Migrants, Walking New York City, New York, USA, 2015
The installation at Ellis Island featured large archival photographs of immigrants displayed throughout the island’s abandoned hospital. For this project, JR decided to photograph recent immigrants and paste their images on the city’s streets, where they and other immigrants are often invisible. The pasting would be made in the heart of Manhattan, on Flatiron plaza, the triangle of pavement between Fifth Avenue, Broadway and East 23rd Street.
French artist JR photographed 16 people who arrived in New York within the last year and made their portraits while they walked down the streets of NoLIta. JR and his team zeroed in on Elmar Aliyev, a 20-year-old waiter at Old Baku, an Azerbaijani restaurant on Ditmas Avenue in Brooklyn. Elmar immigrated to the United States from Azerbaijan last August after he won the green-card lottery. He likes to walk in Central Park and around the Plaza, locations from his favorite movie, “Home Alone 2.” JR liked the way Aliyev swung his arms when he walked.

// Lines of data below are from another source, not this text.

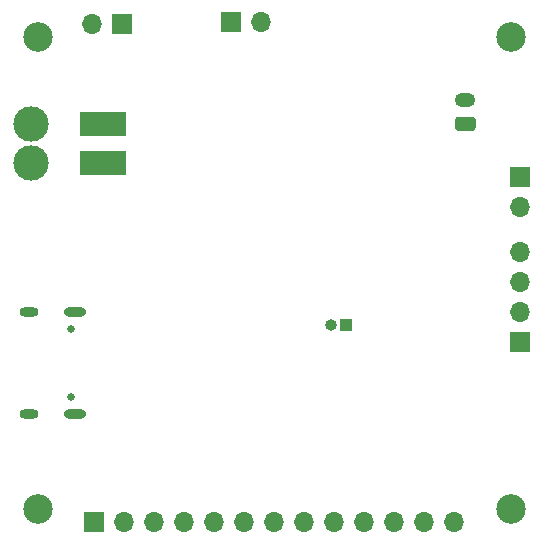
<source format=gbr>
G04 #@! TF.GenerationSoftware,KiCad,Pcbnew,(5.1.8)-1*
G04 #@! TF.CreationDate,2021-03-08T18:17:58+01:00*
G04 #@! TF.ProjectId,SuperPower-uC-KiCad,53757065-7250-46f7-9765-722d75432d4b,rev?*
G04 #@! TF.SameCoordinates,Original*
G04 #@! TF.FileFunction,Soldermask,Bot*
G04 #@! TF.FilePolarity,Negative*
%FSLAX46Y46*%
G04 Gerber Fmt 4.6, Leading zero omitted, Abs format (unit mm)*
G04 Created by KiCad (PCBNEW (5.1.8)-1) date 2021-03-08 18:17:58*
%MOMM*%
%LPD*%
G01*
G04 APERTURE LIST*
%ADD10O,1.600000X0.800000*%
%ADD11O,1.900000X0.800000*%
%ADD12C,0.650000*%
%ADD13C,2.500000*%
%ADD14O,1.700000X1.700000*%
%ADD15R,1.700000X1.700000*%
%ADD16C,3.000000*%
%ADD17R,4.000000X2.000000*%
%ADD18O,1.000000X1.000000*%
%ADD19R,1.000000X1.000000*%
%ADD20O,1.750000X1.200000*%
G04 APERTURE END LIST*
D10*
X119731000Y-100958400D03*
X119781000Y-109608400D03*
D11*
X123681000Y-100958400D03*
X123681000Y-109608400D03*
D12*
X123317000Y-102412800D03*
X123317000Y-108178600D03*
D13*
X120523000Y-117678200D03*
X160528000Y-117678200D03*
X160528000Y-77673200D03*
X120523000Y-77673200D03*
D14*
X161290000Y-95885000D03*
X161290000Y-98425000D03*
X161290000Y-100965000D03*
D15*
X161290000Y-103505000D03*
D16*
X119888000Y-85090000D03*
X119888000Y-88392000D03*
D17*
X125984000Y-85090000D03*
X125984000Y-88392000D03*
D14*
X155702000Y-118745000D03*
X153162000Y-118745000D03*
X150622000Y-118745000D03*
X148082000Y-118745000D03*
X145542000Y-118745000D03*
X143002000Y-118745000D03*
X140462000Y-118745000D03*
X137922000Y-118745000D03*
X135382000Y-118745000D03*
X132842000Y-118745000D03*
X130302000Y-118745000D03*
X127762000Y-118745000D03*
D15*
X125222000Y-118745000D03*
D14*
X161290000Y-92075000D03*
D15*
X161290000Y-89535000D03*
D18*
X145288000Y-102108000D03*
D19*
X146558000Y-102108000D03*
D14*
X125095000Y-76581000D03*
D15*
X127635000Y-76581000D03*
X136842500Y-76454000D03*
D14*
X139382500Y-76454000D03*
G36*
G01*
X157317601Y-85639200D02*
X156067599Y-85639200D01*
G75*
G02*
X155817600Y-85389201I0J249999D01*
G01*
X155817600Y-84689199D01*
G75*
G02*
X156067599Y-84439200I249999J0D01*
G01*
X157317601Y-84439200D01*
G75*
G02*
X157567600Y-84689199I0J-249999D01*
G01*
X157567600Y-85389201D01*
G75*
G02*
X157317601Y-85639200I-249999J0D01*
G01*
G37*
D20*
X156692600Y-83039200D03*
M02*

</source>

Aliyev’s picture was then printed on 62 strips of paper. JR and his 20-person crew took these strips to Flatiron Plaza and began affixing them to the ground at 4 a.m. The pasting took about three and a half hours and resulted in a 150-foot-tall image of Aliyev striding eastward. The sun came up. Pedestrians began to wander over Aliyev. Just as JR had predicted, they often walked right over him without even noticing.